Of course these are all fictional events and states of affairs. Holmes, Watson and the hijinks they get up to are all imaginary. But there is nothing distinctive about imagining someone knowing things as opposed to imagining someone doing things.
 

characters cannot "know" things. Not in the normal sense of the world. They don't have functioning cognitive systems. That doesn't mean that there cannot be imagined facts that are implied in how we imagine those characters. We as players may know, or not know those imagined facts. Some of them may not have been decided on yet.

<snip>

would you honestly contend that characters can know anything that we haven't brought into our thoughts about them? Rather, we have sets of parameters, imagined facts, and most importantly implied imagined facts. The latter are all those imagined facts that seem to us as if they are very likely true, given that we have some parameter, fact or question already in mind. Suppose we picture our character holding a kettle. In our world, kettles must be manufactured, so a manufacturer of the kettle is implied for us when we picture our character. However, until and unless we decide to get to that detail and form in our thoughts something about that manufacturer, we "know" nothing about them. Our characters cannot (literally) know. And we do not yet know.
When I imagine a character in a fiction, I imagine them as having cognitive systems - and hence able to know - just as I imagine them having skeleto-muscular systems, and hence able to walk. In this respect, imagining a character knowing things (say, being a brilliant scholar of alchemy or of the history of an imaginary kingdom) is no different from imagining them running or swimming or (if they're a ghost) passing through a wall or (if they're a bird-person or a dragon) flapping their wings and flying.
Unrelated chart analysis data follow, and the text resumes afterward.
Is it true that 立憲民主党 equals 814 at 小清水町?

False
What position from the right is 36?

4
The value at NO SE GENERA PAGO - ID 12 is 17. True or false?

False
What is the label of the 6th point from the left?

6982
Knowledge of X does entail X. So when we imagine characters knowing things that we at the table haven't imagined yet, we are positing as-yet unspecified Xs. This is implicit all the time in RPGing as in other fictions: for instance, when the PCs leave the inn to go to the dungeon, they know whether or not their are clouds in the sky, and if there are whether or not they make interesting shapes. But most of the time the GM will not describe these things, and so there are Xs that the characters know but that are not specified elements of the shared fiction.
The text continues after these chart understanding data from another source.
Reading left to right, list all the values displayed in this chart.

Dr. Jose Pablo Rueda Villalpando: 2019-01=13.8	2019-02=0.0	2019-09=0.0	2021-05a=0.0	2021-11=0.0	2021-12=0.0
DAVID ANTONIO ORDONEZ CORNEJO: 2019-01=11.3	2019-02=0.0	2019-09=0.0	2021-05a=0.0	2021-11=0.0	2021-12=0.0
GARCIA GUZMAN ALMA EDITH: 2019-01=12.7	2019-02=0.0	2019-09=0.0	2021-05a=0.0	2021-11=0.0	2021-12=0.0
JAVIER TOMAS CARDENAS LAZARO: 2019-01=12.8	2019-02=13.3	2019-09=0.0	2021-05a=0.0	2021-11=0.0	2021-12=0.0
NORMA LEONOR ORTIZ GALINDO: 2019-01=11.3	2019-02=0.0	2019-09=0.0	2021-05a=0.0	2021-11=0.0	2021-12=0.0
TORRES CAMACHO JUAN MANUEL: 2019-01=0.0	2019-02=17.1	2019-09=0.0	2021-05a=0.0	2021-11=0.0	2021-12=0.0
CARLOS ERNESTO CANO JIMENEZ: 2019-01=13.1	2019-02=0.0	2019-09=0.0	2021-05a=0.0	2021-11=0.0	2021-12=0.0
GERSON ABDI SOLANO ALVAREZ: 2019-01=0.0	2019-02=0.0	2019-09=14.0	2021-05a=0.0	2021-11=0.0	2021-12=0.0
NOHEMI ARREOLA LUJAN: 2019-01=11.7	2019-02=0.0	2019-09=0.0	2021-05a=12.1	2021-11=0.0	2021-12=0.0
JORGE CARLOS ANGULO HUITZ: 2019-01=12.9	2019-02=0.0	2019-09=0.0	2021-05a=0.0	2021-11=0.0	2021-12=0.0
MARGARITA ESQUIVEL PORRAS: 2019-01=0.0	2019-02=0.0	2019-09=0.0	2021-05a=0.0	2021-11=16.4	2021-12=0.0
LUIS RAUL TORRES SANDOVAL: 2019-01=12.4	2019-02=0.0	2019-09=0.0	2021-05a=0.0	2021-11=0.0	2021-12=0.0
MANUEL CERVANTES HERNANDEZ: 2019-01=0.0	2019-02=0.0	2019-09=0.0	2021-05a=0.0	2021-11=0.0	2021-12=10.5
Similarly: given the nature of (pseudo-)mediaeval production, it is likely that many D&D characters know who manufactured their clothes, their weapons, etc - although typically the participants at the table will not have thought about this, or established any fact about it. In a modern-world RPG, the PC will probably know where they bought the kettle in their house, whether they have a warranty card for it and if so what drawer that is kept in, etc - even though, at the table, none of that detail will be specified (probably not even how the PC's house is furnished and hence how many drawers there are in the house).

As far as the nature of fictions is concerned, it makes no difference if the X is a fact about how places of power influence spirit magic, rather than if X is a fact about the shape of the clouds, the furnishing of a house, or the manufacture of some mundane goods. (Of course, the first such X is more likely to be an interesting component of play than any of the others.)